With more than 20 billion devices getting hooked up to the Internet by 2020, the US government could play a big role in creating rules to eliminate software vulnerabilities in those products.
But regulating the potentially $19 trillion so-called Internet of Things (IoT) industry won't be easy. Officials won't just need to develop rules for products that range from refrigerators to cars, but may also need to decide whether to guide that process or follow Silicon Valley's lead.
As the Department of Commerce seeks public comment for rules to regulate IoT ahead of a June deadline, experts grappled with questions regarding the collision between innovation and regulation on connected devices at an Atlantic Council event on Wednesday.
“I don’t think we’ve figured out what our hygiene standards are for the Internet of Things,” said Joshua Corman, who leads the Atlantic Council’s Cyber Statecraft Initiative. “The size of the innovator is not necessarily the size of the harm.”
Here are a few key takeaways from the event:
1. Make security the default
Before moving toward regulating IoT – which some worry could stifle innovation – experts said that companies can do more to integrate secure settings into connected products.
“What are a company’s practices, what are the processes that could reduce the risk of a failure happening?" said Mr. Alva, responding to possible questions that the agency might ask when dealing with those kinds of cases. "What could be done by having more security defaults, designing in security from the start.”
Although FTC Commissioner Terrell McSweeney said in February that the FTC was not likely to develop regulations for the emerging space, the agency settled charges against the router company TRENDnet on the grounds that the company misrepresented the information security features on their SecurView cameras.
2. Make new regs, but keep the old
Just because the government is considering IoT regulations, existing regulations are still useful, too. In fact, experts say rules that already exist, such as the Underwriters’ Laboratories standards to safeguard the market for Internet-connected devices, could help companies make better choices around security.
“I wouldn’t think that we should tear up all existing regulatory frameworks and have a free for all,” said Mr. Miller of the Information Technology Industry Council. “It provides those who are using it with a toolbox. They can make more informed, risk management-based decisions.”

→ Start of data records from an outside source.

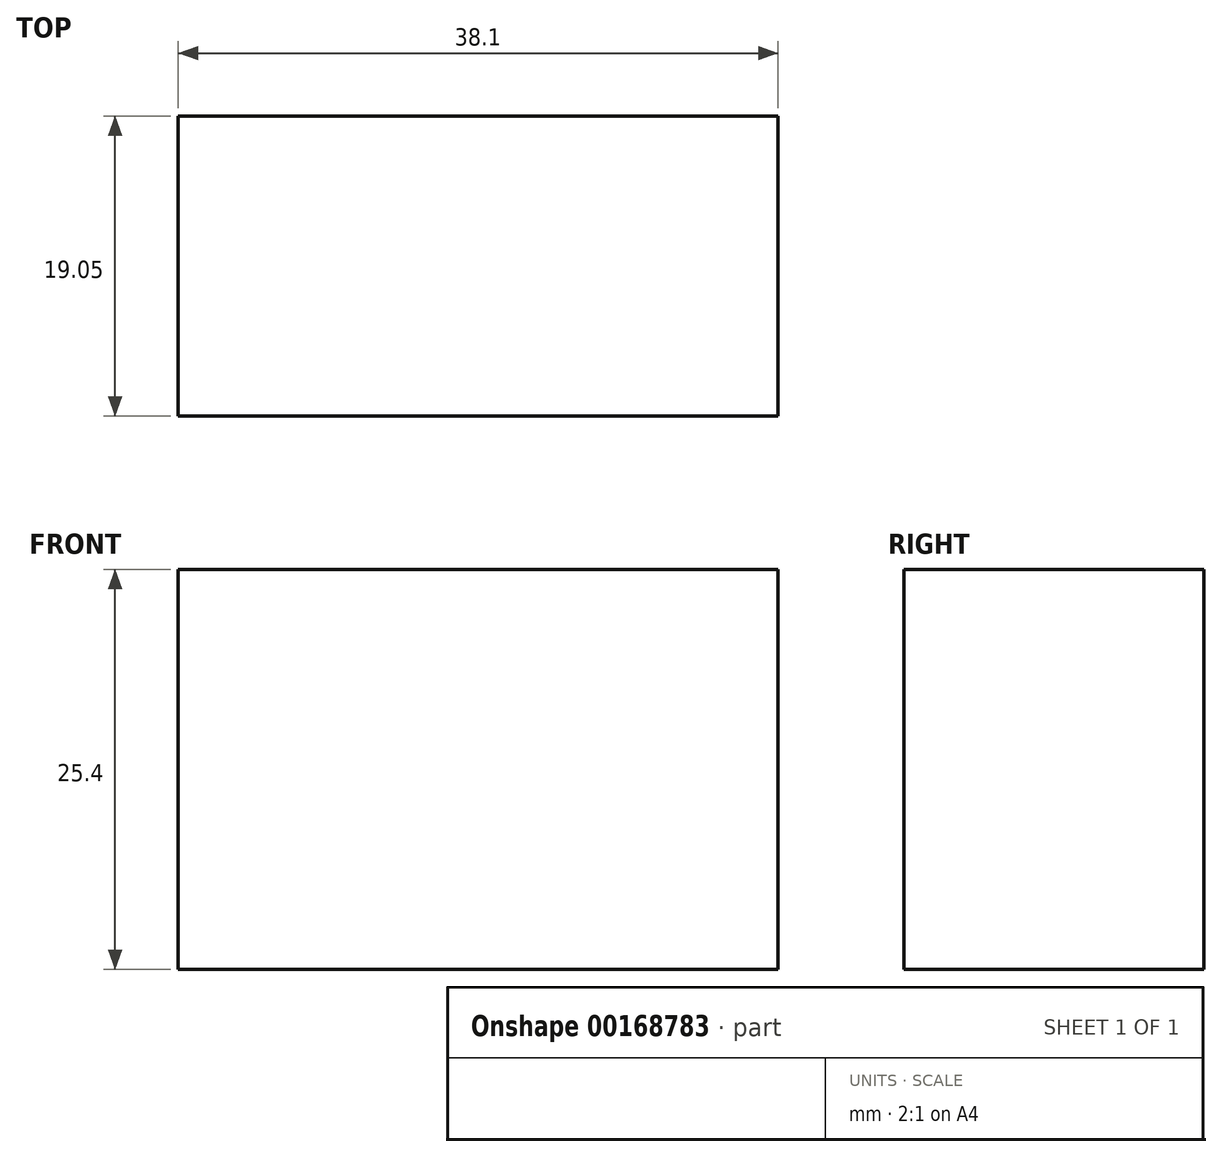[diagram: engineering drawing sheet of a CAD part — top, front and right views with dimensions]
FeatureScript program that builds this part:
annotation { "Feature Type Name" : "Feature", "Feature Type Description" : "" }
export const myFeature = defineFeature(function(context is Context, id is Id, definition is map)
    precondition{}
    {
        {
            var Q0;
            Q0=qCreatedBy(makeId("Front.planeOp"),FACE);
            var sketch = newSketch(context, id + "F0", { "sketchPlane" : qUnion([Q0])});
            skLineSegment(sketch, "E0.bottom", {"start": v(19.05, -12.7) * mm, "end": v(-19.05, -12.7) * mm});
            skLineSegment(sketch, "E0.top", {"start": v(19.05, 12.7) * mm, "end": v(-19.05, 12.7) * mm});
            skLineSegment(sketch, "E0.left", {"start": v(19.05, -12.7) * mm, "end": v(19.05, 12.7) * mm});
            skLineSegment(sketch, "E0.right", {"start": v(-19.05, -12.7) * mm, "end": v(-19.05, 12.7) * mm});
            skPoint(sketch, "E0.middle", {"position": v(0, 0) * mm});
            skSolve(sketch);
        }
        {
            var Q0;
            Q0 = qSketchRegion(id + "F0", true);
            extrude(context, id + "F1", {"entities" : qUnion([Q0]), "depth" : 19.05 * mm});
        }
    });
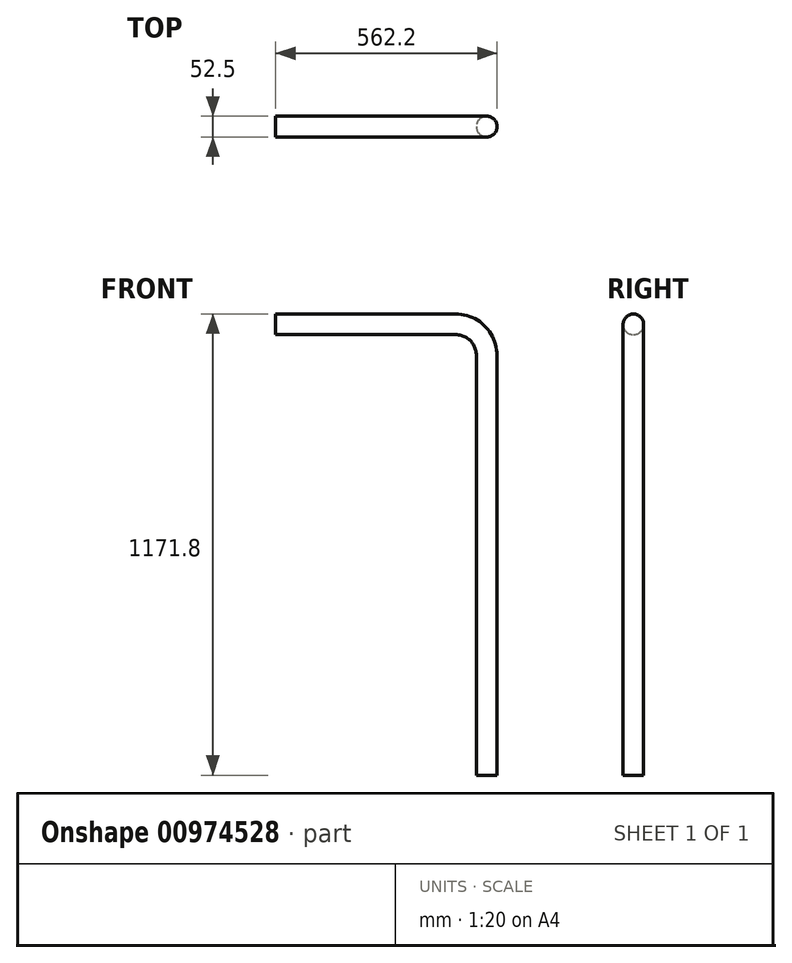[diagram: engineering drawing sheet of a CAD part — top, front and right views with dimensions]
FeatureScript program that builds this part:
annotation { "Feature Type Name" : "Feature", "Feature Type Description" : "" }
export const myFeature = defineFeature(function(context is Context, id is Id, definition is map)
    precondition{}
    {
        {
            var Q0;
            Q0=qCreatedBy(makeId("Right.planeOp"),FACE);
            var sketch = newSketch(context, id + "F0", { "sketchPlane" : qUnion([Q0])});
            skCircle(sketch, "E0", {"center": v(0, 0) * mm, "radius": 26.25 * mm});
            skSolve(sketch);
        }
        {
            var Q0;
            Q0=qCreatedBy(makeId("Front.planeOp"),FACE);
            var sketch = newSketch(context, id + "F1", { "sketchPlane" : qUnion([Q0])});
            skArc(sketch, "E1", {"start": v(0, 0) * mm, "mid": v(55.69, -23.07) * mm, "end": v(78.75, -78.75) * mm});
            skLineSegment(sketch, "E2.0", {"start": v(0, 26.25) * mm, "end": v(0, -26.25) * mm, "construction": true});
            skSolve(sketch);
        }
        {
            var Q0;
            Q0=makeQuery(id+"F0.imprint","IMPRINT",FACE,{"disambiguationData":[TD([[makeQuery(id+"F0.imprint","IMPRINT",EDGE,{"derivedFrom":sQuery(id+"F0.wireOp",EDGE,"E0")}),1.0]])]});
            var Q1;
            Q1=qConstructionFilter(qBodyType(qCreatedBy(id+"F1",EDGE),BodyType.WIRE),ConstructionObject.NO);
            sweep(context, id + "F2", {"profiles" : qUnion([Q0]), "path" : qUnion([Q1])});
        }
        {
            var Q0;
            Q0=makeQuery(id+"F2.opSweep","CAP_FACE",FACE,{"disambiguationData":[OSD([sQuery(id+"F0.wireOp",EDGE,"E0"),sQuery(id+"F1.wireOp",VERTEX,"E1.end")])],"isStart":false});
            extrude(context, id + "F3", {"entities" : qUnion([Q0]), "operationType" : NewBodyOperationType.ADD, "depth" : 1066.8 * mm, "offsetDistance" : 25.4 * mm});
        }
        {
            var Q0;
            Q0=makeQuery(id+"F2.opSweep","CAP_FACE",FACE,{"disambiguationData":[OSD([sQuery(id+"F0.wireOp",EDGE,"E0"),sQuery(id+"F1.wireOp",VERTEX,"E1.start")])],"isStart":true});
            extrude(context, id + "F4", {"entities" : qUnion([Q0]), "operationType" : NewBodyOperationType.ADD, "depth" : 457.2 * mm, "offsetDistance" : 25.4 * mm});
        }
    });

3. Move fast and break (some) things
Since the scope of IoT is huge, companies will have to move quickly to adapt. “Every company is becoming a software company,” said Atlantic Council’s Corman. “Toyota woke up one day and wasn’t just a computer on wheels, but a data center on wheels.”
But even though panelists agreed that regulators should move fast and innovate to keep up with Silicon Valley, they should not secure every Internet of Things device the same way – as many connected gadgets won't house sensitive data.
“There are a lot of industries that can handle failure,” said Nyla Beth Gawel, a principal at Booz Allen Hamilton. “I can handle if my Fitbit doesn’t accurately count my steps. I think there’s a monetization of risk that factors in.”